Yesterday I noted the BP Alaskan oil field shutdown and the dire predictions on gasoline prices as this source represented 8% of America’s domestic oil supply. I rushed out to fill up our cars expecting the price to rise by the hour as it seemed to post Hurricane Katrina. Regular unleaded gasoline was $2.79 a gallon.
As my wife and I ran errands last night, we noted the price had not changed. Thinking this to be odd, I checked the news this morning and found the oil market had stabilized after an initial bump. The story did have information that renewed my question about gas price variation around the country. Are oil companies pricing gas differently in Republican vs. Democratic parts of the U.S.?
The average U.S. retail price of a gallon of unleaded, regular gasoline was $3.036 on Monday -- near its all-time high of $3.057, reached Sept. 5 after Hurricane Katrina hit the Gulf Coast.
Why is our gasoline nowhere near its all time high while America’s average sits pennies away? In solidly Republican West Texas gas prices are some 25 cents below our high. Of course an average is just that, some prices are above and some below.
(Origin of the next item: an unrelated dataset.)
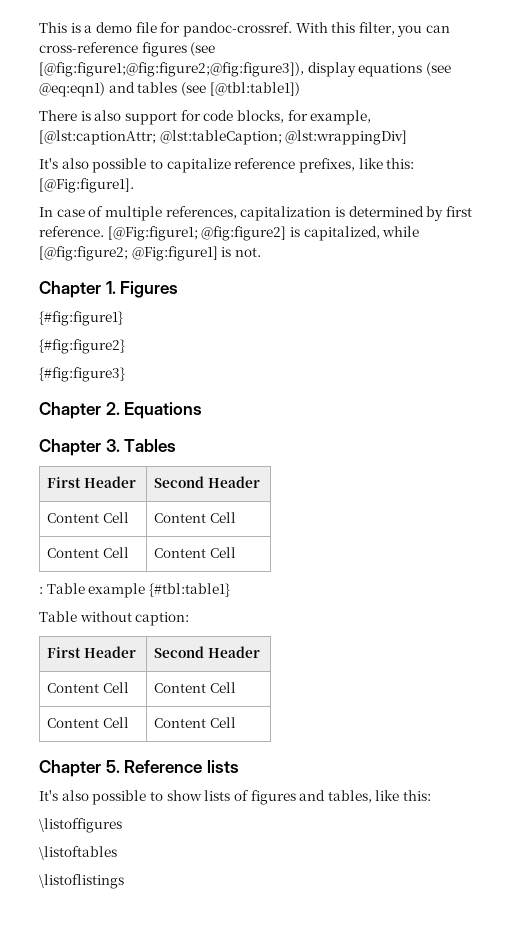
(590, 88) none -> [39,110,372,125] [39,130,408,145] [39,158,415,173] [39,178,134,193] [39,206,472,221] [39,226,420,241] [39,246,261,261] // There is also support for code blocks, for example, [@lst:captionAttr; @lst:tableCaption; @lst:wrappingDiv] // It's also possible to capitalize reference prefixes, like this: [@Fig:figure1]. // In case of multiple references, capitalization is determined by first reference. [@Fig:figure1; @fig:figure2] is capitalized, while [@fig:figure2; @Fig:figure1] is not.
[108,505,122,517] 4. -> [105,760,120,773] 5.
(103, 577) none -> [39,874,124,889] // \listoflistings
I am curious how prices break out between red and blue areas of the country? Are all the red areas as far away from their record prices like West Texas? Or are their blue areas sitting pretty relative to high historical gas prices?
I don’t plan on doing a study, but it would be interesting if someone did. I would suggest the Bush administration but their track record on performing competent investigations is rather poor.